Ryanair is hoping that, following restoration of the Boeing 737 Max in Europe, certification of the specific high-density 737-8200 variant will shortly follow, allowing it to build a fleet of the jets ahead of summer.

The US FAA’s flight standardisation board conducted an analysis of changes introduced for the -8200 variant in January.

This identified the -8200 as being “functionally equivalent” to the Max 8 and “operationally suitable”.

It also validated a design differences table, put forward by Boeing, listing the minimum differences levels that operators must use to carry out differences training for crews.

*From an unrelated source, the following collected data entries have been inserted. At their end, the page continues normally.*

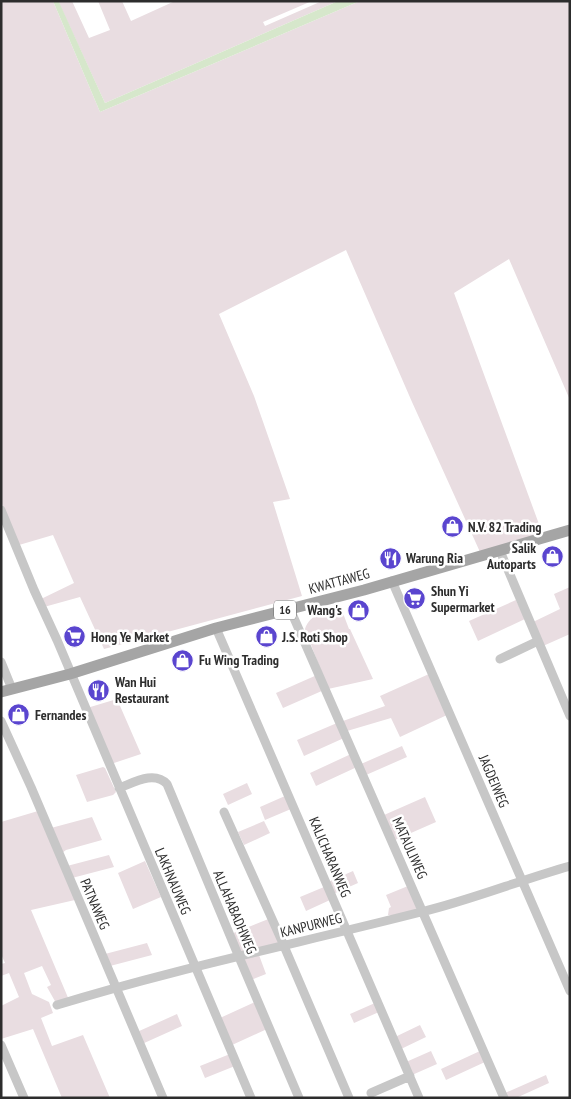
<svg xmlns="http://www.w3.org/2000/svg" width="571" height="1099" viewBox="0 0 571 1099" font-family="'PT Sans Narrow',sans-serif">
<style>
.green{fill:#e9dde1}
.water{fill:#d6e7cb}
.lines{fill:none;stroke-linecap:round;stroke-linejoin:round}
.minor{stroke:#c7c7c7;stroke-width:9}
.major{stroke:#a5a5a5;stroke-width:11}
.labels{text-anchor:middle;stroke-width:5;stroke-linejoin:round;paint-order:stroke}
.shield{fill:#fff;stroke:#6c6c6c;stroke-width:1}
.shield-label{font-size:12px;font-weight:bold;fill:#2d2d2d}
.poi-label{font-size:14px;font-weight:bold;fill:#2d2d2d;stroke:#fff;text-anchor:start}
.street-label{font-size:14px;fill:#2d2d2d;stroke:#fff}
</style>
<rect width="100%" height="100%" fill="#fff"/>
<path class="green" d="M1 1H53L100 112 360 1H570V400L509 259 454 293 543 535 480 552 412 402 346 250 219 314 254 396 290 499 273 502 302 596 104 649 80 597 44 607 41 599 74 583 53 535 19 545 1 502Z
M58 1H72L89 38 110 30 98 1H122L131 21 175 1H312L263 22 265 26 322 1H338L105 103Z
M570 587V634L543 646 533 622 560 609 554 594Z
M516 600 525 619 478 641 469 621Z
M341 608 349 629H350L373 679 328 689 305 629C310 613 327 612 341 608Z
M429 674 447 715 400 737 391 718 347 731 343 721 385 706 380 696Z
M317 675 324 690 283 708 276 693Z
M117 699 141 754 111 764 87 708Z
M337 723 344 738 304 756 297 740Z
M402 746 407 757 366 775 361 764Z
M351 754 357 767 316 786 310 773Z
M103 767 105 768 116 792 113 795 87 802 76 775Z
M247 783 252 794 228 805 223 794Z
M285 796 291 809 265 820 260 807Z
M425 797 436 822 395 840 384 815Z
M38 811 75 900 31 910 69 1000 56 1003 47 987 51 985 42 966 24 973 32 994 49 1002 53 1013 41 1018 52 1046 83 1035 110 1098H62L33 1029 1 1039V1006L19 997 9 973 1 976V964L5 963 1 954V822Z
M92 817 102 840 66 850 62 853 51 828Z
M264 821 270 833 244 845 238 832Z
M109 855 114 867 72 878 67 866Z
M145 861 161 897 133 909 118 873Z
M353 871 358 883 333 894 328 882Z
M408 886 417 907 415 910 393 916 388 915 389 908 391 907 386 895Z
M324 887 330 900 306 911 300 897Z
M271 918 279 944 242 954 231 934Z
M147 943 152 955 110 966 105 954Z
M259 955 266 974 251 980 244 963 245 959Z
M255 1002 267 1029 232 1045 220 1018Z
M375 1003 379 1012 354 1023 350 1014Z
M177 1014 182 1026 142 1044 137 1032Z
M420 1025 426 1037 401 1049 395 1037Z
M431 1051 437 1064 412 1075 406 1062Z
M480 1051 485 1062 446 1080 441 1069Z
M230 1054 235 1066 205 1078 200 1066Z
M546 1075 549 1083 516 1098H507L505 1093Z"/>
<path class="water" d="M53 1 59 2 105 103 338 1H360L100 112Z"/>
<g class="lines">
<path class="minor" d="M1 510 34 590 57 640 251 1098
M500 551 570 716
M392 581 570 991
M290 609 504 1098
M216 628 419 1098
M500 659 538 641
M1 662 12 689
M1 721 31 787 163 1098
M119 788C133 783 154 770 167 784L239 957 299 1098
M224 812 281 939 349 1098
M57 1005C177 968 300 943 421 912 471 900 520 880 570 866
M1 1045 24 1098
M371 1093 410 1076"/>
<path class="major" d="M1 692 70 674 216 628 364 590 570 530"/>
</g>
<defs>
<symbol id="shop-disc" viewBox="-11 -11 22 22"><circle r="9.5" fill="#5a45cf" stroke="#fff"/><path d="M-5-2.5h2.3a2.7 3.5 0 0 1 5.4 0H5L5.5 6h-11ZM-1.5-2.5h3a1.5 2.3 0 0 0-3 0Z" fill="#fff"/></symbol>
<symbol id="restaurant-disc" viewBox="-11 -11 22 22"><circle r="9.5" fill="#5a45cf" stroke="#fff"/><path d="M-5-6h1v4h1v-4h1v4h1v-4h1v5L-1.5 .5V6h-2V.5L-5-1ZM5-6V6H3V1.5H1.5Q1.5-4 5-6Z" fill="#fff"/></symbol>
<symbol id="supermarket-disc" viewBox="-11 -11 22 22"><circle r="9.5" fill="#5a45cf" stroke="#fff"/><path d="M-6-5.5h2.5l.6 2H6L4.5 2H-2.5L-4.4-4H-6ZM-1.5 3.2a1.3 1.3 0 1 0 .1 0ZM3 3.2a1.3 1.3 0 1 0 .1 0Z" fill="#fff"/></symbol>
</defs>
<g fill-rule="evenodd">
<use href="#shop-disc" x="440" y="514" width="25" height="25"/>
<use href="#shop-disc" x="540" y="544" width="25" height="25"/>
<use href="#restaurant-disc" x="378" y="546" width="25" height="25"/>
<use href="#supermarket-disc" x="402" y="586" width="25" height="25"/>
<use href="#shop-disc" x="346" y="598" width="25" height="25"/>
<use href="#supermarket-disc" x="62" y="624" width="25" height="25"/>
<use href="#shop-disc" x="254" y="624" width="25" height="25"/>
<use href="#shop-disc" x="170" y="648" width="25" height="25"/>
<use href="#restaurant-disc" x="86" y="678" width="25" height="25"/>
<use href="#shop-disc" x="6" y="702" width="25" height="25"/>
</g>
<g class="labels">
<rect class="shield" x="274" y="600.5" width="22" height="19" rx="4"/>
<g class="shield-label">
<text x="285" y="614">16</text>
</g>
<g class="poi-label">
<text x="468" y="532">N.V. 82 Trading</text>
<text x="536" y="553" text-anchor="end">Salik<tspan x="536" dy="16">Autoparts</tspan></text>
<text x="406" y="563">Warung Ria</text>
<text x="431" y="596">Shun Yi<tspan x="431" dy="16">Supermarket</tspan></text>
<text x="342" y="615" text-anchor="end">Wang's</text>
<text x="91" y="642">Hong Ye Market</text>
<text x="282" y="642">J.S. Roti Shop</text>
<text x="199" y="665">Fu Wing Trading</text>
<text x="115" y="687">Wan Hui<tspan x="115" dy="16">Restaurant</tspan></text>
<text x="35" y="720">Fernandes</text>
</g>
<g class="street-label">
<text transform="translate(339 581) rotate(-15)" y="5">KWATTAWEG</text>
<text transform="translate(494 781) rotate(67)" y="5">JAGDEIWEG</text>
<text transform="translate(410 848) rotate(66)" y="5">MATAULIWEG</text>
<text transform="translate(330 857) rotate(67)" y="5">KALICHARANWEG</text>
<text transform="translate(173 881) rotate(67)" y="5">LAKHNAUWEG</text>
<text transform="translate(95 904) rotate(67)" y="5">PATNAWEG</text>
<text transform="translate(235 912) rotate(67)" y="5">ALLAHABADHWEG</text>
<text transform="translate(311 925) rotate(-14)" y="5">KANPURWEG</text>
</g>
</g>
<rect width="571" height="1099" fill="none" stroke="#2d2d2d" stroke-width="5"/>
</svg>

The primary difference is the addition of an extra pair of exit doors to meet evacuation criteria for the -8200’s increased accommodation of 197 seats, along with minor revisions introduced as part of routine safety oversight.

Ryanair 737-8200-c-Boeing

Source: Boeing

Ryanair’s 737-8200 will feature additional exit doors aft of the wing compared with the Max 8

Additional training has been proposed to account for the design changes. “None of the proposed changes would affect the training curriculum that the FAA approved as part of the return to service of the 737 Max,” the US regulator stresses.

The FAA has also made updates to the master minimum equipment list, with new relief for some items, none of which involves the automated flight-control system for the Max.

It has invited public comments on these draft updates to the documents until 24 February.

Ryanair recently ordered an additional 75 of the 737-8200 – taking its total firm commitment to 210 – and hopes the certification work will be completed in “the coming weeks”.

It says this will enable the budget carrier to take delivery of up to 24 of the new aircraft before the peak summer 2021 season.

“This aircraft, when delivered, will be the most audited, most regulated in aviation history,” it adds.

Ryanair agreed revised delivery dates with Boeing ahead of the augmented order along with compensation for the costs incurred by disruption associated with the grounding of the Max.

The airline says the current fiscal year remains the “most challenging” in its history, and is estimating a full-year net loss – before exceptional items – of €850-950 million ($1.03-1.15 billion).

This follows a €306 million loss in the third quarter to 31 December 2020, in contrast to the previous €88 million profit for the period, as passenger numbers dropped to 8 million and revenues sank by 82% to just €340 million.

Ryanair says the third-quarter loss does not include a €15 million exceptional charge for hedge ineffectiveness.

But the airline remains optimistic over its prospects during the recovery period as the new 737-8200 fleet arrives.

“We expect intra-European capacity to be significantly reduced for the next few years, which will create growth opportunities for Ryanair to take advantage of recovery growth incentives, as it takes delivery of [these aircraft].”